The coaching staff will be providing a lot of the direction and development for this team still with so many young players in key roles. But there are certainly lots of potential voices to guide the team — whether it could be C.J. Watson adding his experience to the mix or Channing Frye or Jason Smith as examples of veterans who could share their experience.

The Magic have a lot of guys who want to lead by example though. Watson said he believes he can share his experience by showing the young players how he works and approaches the game, leading by example.

Tobias Harris, Orlando Magic
Jan 23, 2015; New York, NY, USA; Orlando Magic forward Tobias Harris (12) drives the ball during the third quarter against the New York Knicks at Madison Square Garden. Knicks won 113-106. Mandatory Credit: Anthony Gruppuso-USA TODAY Sports /

Even Tobias Harris, one of the young players expected to lead this particular Magic team, believes he can show the way by leading by example.

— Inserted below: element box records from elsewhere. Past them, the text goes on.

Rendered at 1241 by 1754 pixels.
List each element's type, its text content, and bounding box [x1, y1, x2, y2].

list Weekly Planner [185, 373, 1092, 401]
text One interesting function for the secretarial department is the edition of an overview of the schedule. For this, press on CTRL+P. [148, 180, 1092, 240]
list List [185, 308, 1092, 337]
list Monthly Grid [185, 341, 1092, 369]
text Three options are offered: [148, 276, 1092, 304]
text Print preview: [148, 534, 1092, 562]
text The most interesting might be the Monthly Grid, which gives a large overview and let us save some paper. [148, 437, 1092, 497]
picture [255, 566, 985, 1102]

“That’s always been me to push myself even when we’re tired at the end of practice,” Harris said. “That’s just been me.”

Saturday will be the first test for the Magic. It will be the first time the Magic put all the concepts they have learned in training camp against an unknown opponent.

Tobias Harris said the goal for that initial game was to stick to the team’s principles and incorporate what they have been doing in training camp to the game. It will be just exciting to apply the things they have learned and getting out to play again.

“They’ve been great,” Skiles said. “They’re playing extremely hard. They are trying to pick up everything we have been putting in. We have enough offense in to carry us a little while. They’ve been really good.”